I want to make a couple quick comments on the furor over Major General Dana Pittard’s blog post that soldiers who kill themselves are being selfish, and his exhortation that those thinking of suicide should just buck up and face their problems like an adult. “Suicide is an absolutely selfish act,” he wrote to his official blog recently (an entry since deleted). “I am personally fed up with soldiers who are choosing to take their own lives so that others can clean up their mess.”
First, I know Dana Pittard. He’s now the commanding general of the 1st Armored Division at Fort Bliss, Texas. I served as a platoon leader in the cavalry troop he commanded in 1988 and I worked in his brigade’s AOR in Iraq in 2004. This is probably the first dumb thing he’s said or done in his career.
Dana can be a little stiff, but he’s an experienced combat leader who cares about individual soldiers and their families as much as he does the Army itself. Which is to say an enormous amount.
Second, I hope he and other military leaders will learn from this gaffe and begin to listen to PTSD survivors, especially those of us who have been suicidal, about what this injury does to us and about what it feels like. It isn’t something you can just get over like a high school break-up.

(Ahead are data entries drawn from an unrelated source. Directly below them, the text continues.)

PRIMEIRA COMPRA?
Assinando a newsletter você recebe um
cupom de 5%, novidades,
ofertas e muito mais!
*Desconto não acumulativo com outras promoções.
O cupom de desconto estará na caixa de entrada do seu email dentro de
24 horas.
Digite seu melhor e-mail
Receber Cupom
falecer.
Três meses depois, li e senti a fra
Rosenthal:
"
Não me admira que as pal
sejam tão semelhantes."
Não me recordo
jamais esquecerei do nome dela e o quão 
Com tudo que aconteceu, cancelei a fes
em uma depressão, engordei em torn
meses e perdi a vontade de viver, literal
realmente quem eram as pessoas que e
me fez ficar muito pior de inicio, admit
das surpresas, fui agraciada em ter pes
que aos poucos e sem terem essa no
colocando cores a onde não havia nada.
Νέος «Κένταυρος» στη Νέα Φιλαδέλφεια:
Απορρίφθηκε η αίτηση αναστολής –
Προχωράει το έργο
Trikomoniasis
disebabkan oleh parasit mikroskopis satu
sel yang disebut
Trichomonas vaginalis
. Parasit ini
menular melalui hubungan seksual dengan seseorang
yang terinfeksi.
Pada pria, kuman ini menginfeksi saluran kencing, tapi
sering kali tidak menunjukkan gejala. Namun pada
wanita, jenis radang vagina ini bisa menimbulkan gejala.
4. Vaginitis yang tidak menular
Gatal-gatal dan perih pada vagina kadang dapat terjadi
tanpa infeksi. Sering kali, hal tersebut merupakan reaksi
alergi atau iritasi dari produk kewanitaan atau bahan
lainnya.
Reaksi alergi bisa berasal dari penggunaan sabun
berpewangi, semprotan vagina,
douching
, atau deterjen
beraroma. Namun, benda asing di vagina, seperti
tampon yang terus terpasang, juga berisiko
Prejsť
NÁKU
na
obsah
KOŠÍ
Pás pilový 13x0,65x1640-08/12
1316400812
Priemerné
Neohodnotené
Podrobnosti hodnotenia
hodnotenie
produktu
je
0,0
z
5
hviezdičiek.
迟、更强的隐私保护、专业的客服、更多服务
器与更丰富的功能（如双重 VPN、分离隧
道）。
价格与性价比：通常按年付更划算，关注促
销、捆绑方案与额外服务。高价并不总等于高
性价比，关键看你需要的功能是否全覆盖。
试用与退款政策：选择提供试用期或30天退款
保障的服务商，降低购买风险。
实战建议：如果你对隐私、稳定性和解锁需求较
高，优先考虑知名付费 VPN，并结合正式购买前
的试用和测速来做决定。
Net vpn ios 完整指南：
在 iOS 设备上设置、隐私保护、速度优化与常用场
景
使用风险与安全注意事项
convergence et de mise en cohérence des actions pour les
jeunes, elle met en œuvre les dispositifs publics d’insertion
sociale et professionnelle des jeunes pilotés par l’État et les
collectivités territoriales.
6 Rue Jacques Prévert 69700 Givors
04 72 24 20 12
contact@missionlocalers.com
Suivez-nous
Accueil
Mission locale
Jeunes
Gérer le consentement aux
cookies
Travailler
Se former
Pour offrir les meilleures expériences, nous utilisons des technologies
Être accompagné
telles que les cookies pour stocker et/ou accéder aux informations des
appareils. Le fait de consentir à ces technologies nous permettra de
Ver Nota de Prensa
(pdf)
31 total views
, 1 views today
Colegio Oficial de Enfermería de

It is debilitating and insidious, working at every level of your consciousness; it changes the size of the brain and its function. Speaking up, asking for help, demands more moral courage than many brave men and women can muster.
This is principally because of a generalized sense throughout the Army that PTSD is a weakness rather than an injury or a wound. Comments like those Pittard made–I can only presume out of frustration rather than from an informed, thoughtful position–deepen this ignorance and weaken the resolve of soldiers who might need help. Listen up, General.